I highlighted the best, but often they're within measurement noise margin of each other. It's unsurprising the -fno-pie -no-pie was sometimes faster: indexing static arrays with [disp32 + reg] is not an indexed addressing mode, just base + disp32, so it doesn't ever unlaminate on Sandybridge-family CPUs.

But with gcc sometimes -fpie was faster; I didn't check but I assume gcc just shot itself in the foot somehow when 32-bit absolute addressing was possible. Or just innocent-looking differences in code-gen happened to cause alignment or uop-cache problems; I didn't check in detail.


For SIMD, we can simply do 2 or 4x uint64_t in parallel, only accumulating horizontally in the final step where we widen bytes to 32-bit elements. (Perhaps by shuffling in-lane and then using pmaddubsw with a multiplier of _mm256_set1_epi8(1) to add horizontal byte pairs into 16-bit elements.)

TODO: manually-vectorized __m128i and __m256i (and __m512i) versions of this. Should be close to 2x, 4x, or even 8x faster than the "gradual" times above. Probably HW prefetch can still keep up with it, except maybe an AVX512 version with data coming from DRAM, especially if there's contention from other threads. We do a significant amount of work per qword we read.


Obsolete code: improvements to the bit-loop

Your portable scalar version can be improved, too, speeding it up from ~1.92 seconds (with a 34% branch mispredict rate overall, with the fast loops commented out!) to ~0.35sec (clang7.0 -O3 -march=sandybridge) with a properly random input on 3.9GHz Skylake. Or 1.83 sec for the branchy version with != 0 instead of == m, because compilers fail to prove that m always has exactly 1 bit set and/or optimize accordingly.

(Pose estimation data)
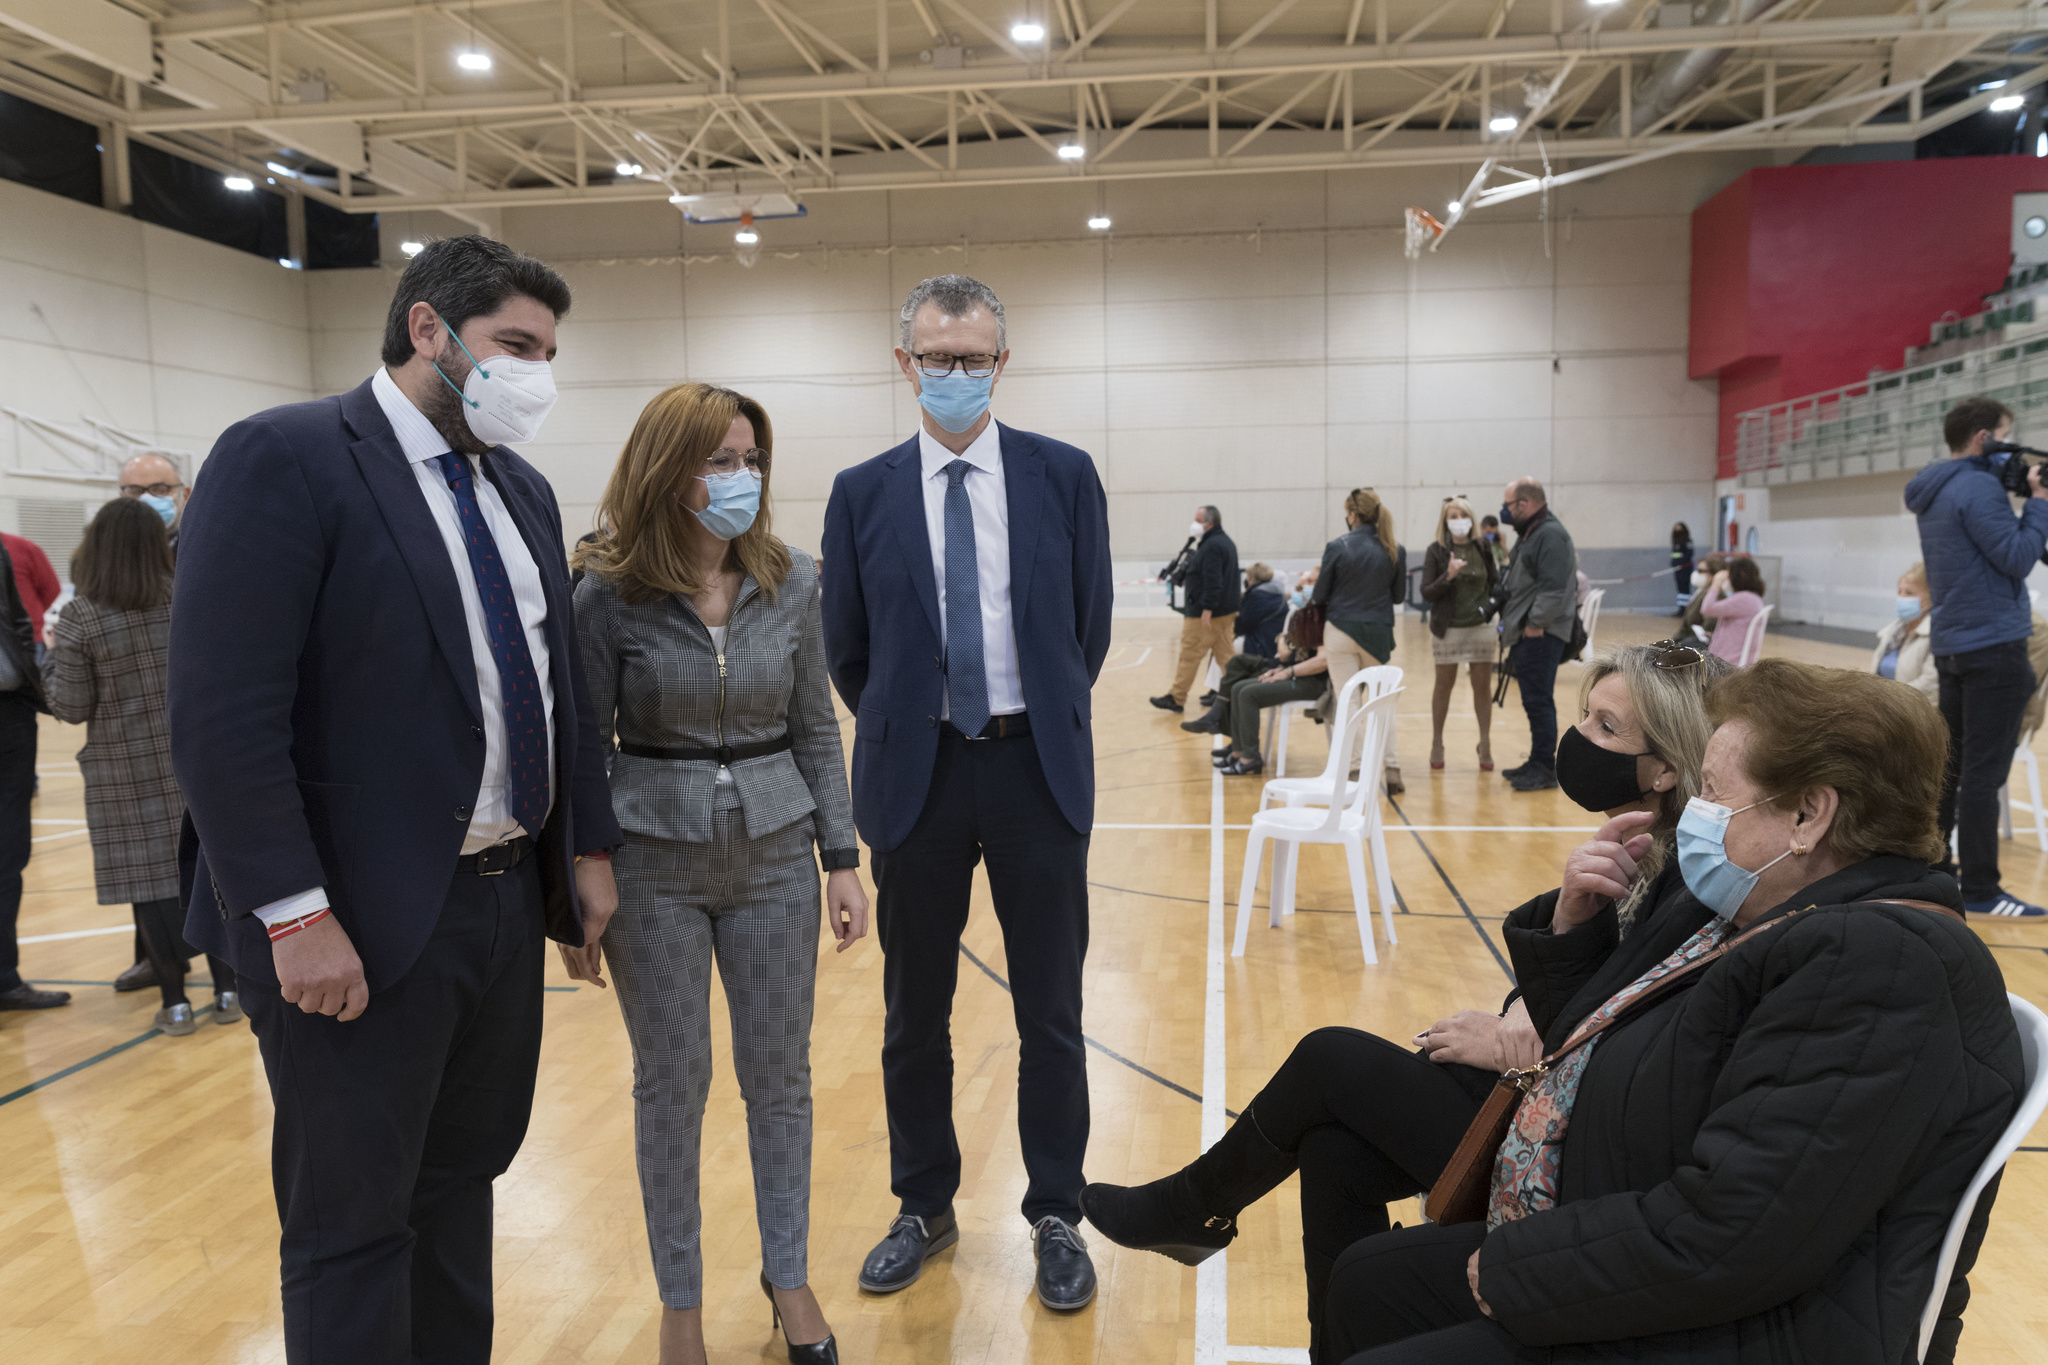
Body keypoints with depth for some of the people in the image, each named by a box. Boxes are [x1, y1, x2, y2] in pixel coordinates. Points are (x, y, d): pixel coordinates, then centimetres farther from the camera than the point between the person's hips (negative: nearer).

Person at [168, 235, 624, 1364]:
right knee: (353, 1227, 8)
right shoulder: (282, 458, -12)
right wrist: (297, 917, -20)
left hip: (508, 896, 8)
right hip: (365, 925, -7)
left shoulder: (523, 493, 11)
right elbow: (222, 717, -18)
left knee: (463, 1178, 21)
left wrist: (589, 846, 11)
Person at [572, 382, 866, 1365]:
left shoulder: (791, 582, -2)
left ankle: (788, 1274, 33)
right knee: (670, 1086, 10)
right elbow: (586, 749, -4)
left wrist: (842, 860, 1)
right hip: (654, 863, -2)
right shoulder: (607, 594, -9)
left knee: (779, 1076, 11)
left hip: (774, 857, 2)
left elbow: (815, 731, 4)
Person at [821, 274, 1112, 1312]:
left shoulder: (1064, 476, 0)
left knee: (1050, 1009, 9)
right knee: (914, 1010, 13)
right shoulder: (863, 494, 1)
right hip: (918, 774, 1)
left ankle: (1056, 1216, 27)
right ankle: (924, 1206, 33)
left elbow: (1090, 625, 7)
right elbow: (846, 649, 9)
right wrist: (898, 738, 11)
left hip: (1037, 768, 0)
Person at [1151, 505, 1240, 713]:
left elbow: (1212, 582, -24)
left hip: (1204, 614, -10)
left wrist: (1207, 610, -26)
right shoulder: (1227, 542, 16)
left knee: (1189, 655, -2)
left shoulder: (1211, 547, -17)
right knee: (1226, 654, 9)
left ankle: (1176, 698, 5)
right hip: (1227, 612, 10)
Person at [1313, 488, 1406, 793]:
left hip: (1341, 631, -3)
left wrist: (1318, 581, 16)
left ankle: (1354, 771, 6)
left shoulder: (1337, 547, -10)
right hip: (1378, 633, 3)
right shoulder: (1394, 550, 0)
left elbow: (1320, 596, -5)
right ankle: (1392, 769, 7)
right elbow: (1398, 595, 9)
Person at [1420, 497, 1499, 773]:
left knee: (1483, 686, 5)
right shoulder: (1436, 551, -3)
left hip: (1481, 627, 2)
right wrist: (1448, 576, -23)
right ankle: (1436, 745, 18)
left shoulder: (1482, 548, 3)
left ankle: (1485, 746, 13)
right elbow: (1427, 593, -7)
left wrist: (1493, 606, -3)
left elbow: (1495, 582, 14)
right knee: (1444, 685, 7)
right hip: (1448, 629, -2)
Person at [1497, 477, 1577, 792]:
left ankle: (1544, 769, -1)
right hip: (1526, 633, 10)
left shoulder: (1551, 535, -14)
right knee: (1533, 700, 15)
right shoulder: (1529, 533, 19)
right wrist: (1510, 618, 15)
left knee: (1538, 700, -7)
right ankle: (1537, 763, 23)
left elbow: (1555, 586, -23)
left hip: (1541, 634, -10)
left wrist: (1536, 623, -22)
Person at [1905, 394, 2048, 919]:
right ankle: (1980, 892, -1)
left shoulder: (1934, 493, 14)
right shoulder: (1978, 488, -14)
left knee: (1951, 766, 15)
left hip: (1952, 646, 9)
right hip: (1994, 645, -9)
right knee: (1984, 774, -5)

Tasks and exercises:
1. Retype the compiler-performance passage between "Your portable scalar" and "and/or optimize accordingly.", inclusive.
2. Based on the compiler-performance passage, say whether each statement agrees with it. Answer yes or no and quote the deciding words. (a) Indexing static arrays with [disp32 + reg] never unlaminates on Sandybridge-family CPUs. (b) The author looked into the gcc -fpie results in detail. (c) The improved scalar version took about 0.35 seconds.
3. Carry on the compiler-performance passage from its last sentence.

Responses:
1.
Your portable scalar version can be improved, too, speeding it up from ~1.92 seconds (with a 34% branch mispredict rate overall, with the fast loops commented out!) to ~0.35sec (clang7.0 -O3 -march=sandybridge) with a properly random input on 3.9GHz Skylake. Or 1.83 sec for the branchy version with != 0 instead of == m, because compilers fail to prove that m always has exactly 1 bit set and/or optimize accordingly.

2.
(a) Yes: "so it doesn't ever unlaminate on Sandybridge-family CPUs"
(b) No: "I didn't check in detail."
(c) Yes: "to ~0.35sec (clang7.0 -O3 -march=sandybridge)"

3.
(vs. 0.01 sec for @njuffa's or my fast version above, so this is pretty useless in an absolute sense, but it's worth mentioning as a general optimization example of when to use branchless code.)

If you expect a random mix of zeros and ones, you want something branchless that won't mispredict. Doing += 0 for elements that were zero avoids that, and also means that the C abstract machine definitely touches that memory regardless of the data.

Compilers aren't allowed to invent writes, so if they wanted to auto-vectorize your if() target[i]++ version, they'd have to use a masked store like x86 vmaskmovps to avoid a non-atomic read / rewrite of unmodified elements of target. So some hypothetical future compiler that can auto-vectorize the plain scalar code would have an easier time with this.

Anyway, one way to write this is target[i] += (pLong[j] & m != 0);, using bool->int conversion to get a 0 / 1 integer.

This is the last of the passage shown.